Import Libraries
The next cell will import the necessary libraries to execute the functions. Do not remove
In [ ]:
import datetime
import pandas as pd
import numpy as np
import linecache, bisect
import os
spath = os.getcwd()
path = spath.split("/")
date = path[len(path)-1]
Request Data
In order to request data we are using Graphql (a query language for APIs, more info at: http://graphql.org/).
We provide the function to make a data request, all you need is a query and variables
In [ ]:
def makeGraphqlRequest(query, variables):
return GraphQLClient.request(query, variables)
Now that we have a function, we can run a query like this:
*Note: There's no need to manually set the date for the query, by default the code will read the date from the current path
In [ ]:
suspicious_query = """query($date:SpotDateType) {
flow {
suspicious(date:$date)
{
srcIp
dstIp
srcPort
dstPort
score
srcIp_domain
dstIp_rep
protocol
outBytes
inPkts
srcIp_rep
inBytes
srcIp_isInternal
rank
dstIp_geoloc
tstart
outPkts
dstIp_isInternal
dstIp_domain
}
}
}"""
##If you want to use a different date for your query, switch the
##commented/uncommented following lines
variables={
'date': datetime.datetime.strptime(date, '%Y%m%d').strftime('%Y-%m-%d')
# 'date': "2016-10-08"
}
suspicious_request = makeGraphqlRequest(suspicious_query,variables)

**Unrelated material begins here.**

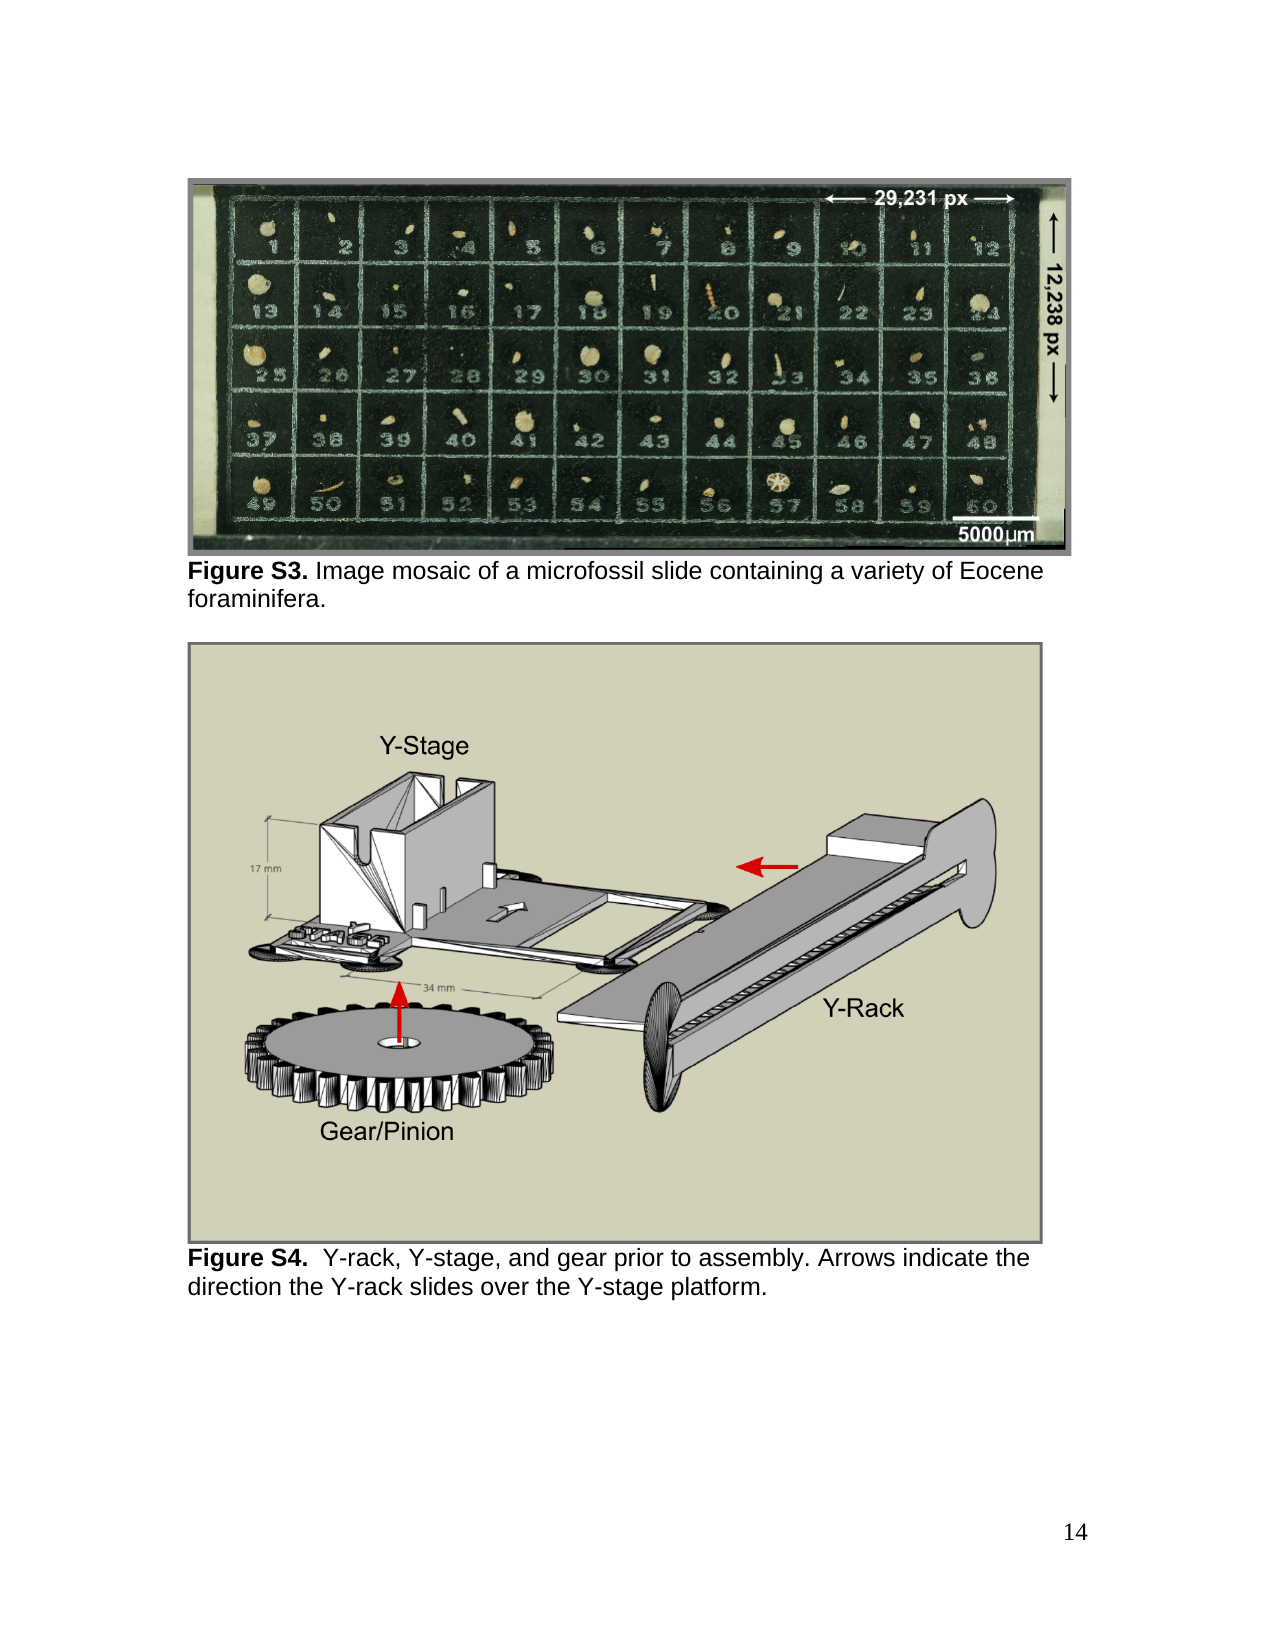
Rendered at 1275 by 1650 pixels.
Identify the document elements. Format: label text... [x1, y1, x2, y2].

##The variable suspicious_request will contain the resulting data from the query.
results = suspicious_request['data']['flow']['suspicious']
The following cell loads the results into a pandas dataframe
For more information on how to use pandas, you can learn more here: https://pandas.pydata.org/pandas-docs/stable/10min.html
In [ ]:
df = pd.read_json(json.dumps(results))
##Printing only the selected column list from the dataframe
##By default it will only print the first 15 results
print df[['srcIp','dstIp','srcPort','dstPort','score']]
In [ ]:
##Filter results where the destination port = 3389
##The resulting data will be stored in df2
df2 = df[df['dstPort'].isin(['3389'])]
print df2[['srcIp','dstIp','srcPort','dstPort','score']]
Ordering the data
In [ ]:
srtd = df.sort_values(by="rank")
print srtd[['rank','srcIp','dstIp','srcPort','dstPort','score']]
Grouping the data
In [ ]:
## This command will group the results by pairs of source-destination IP
## summarizing all other columns
grpd = df.groupby(['srcIp','dstIp']).sum()
## This will print the resulting dataframe displaying the input and output bytes columnns
print grpd[["inBytes","inPkts"]]
Reset Scored Connections
Uncomment and execute the following cell to reset all scored connections for this day
In [ ]:
# reset_scores = """mutation($date:SpotDateType!) {
# flow{
# resetScoredConnections(date:$date){
# success
# }
# }
# }"""
# variables={
# 'date': datetime.datetime.strptime(date, '%Y%m%d').strftime('%Y-%m-%d')
# }
# request = makeGraphqlRequest(reset_scores,variables)
# print request['data']['flow']['resetScoredConnections ']['success']
In [ ]:
#Your code here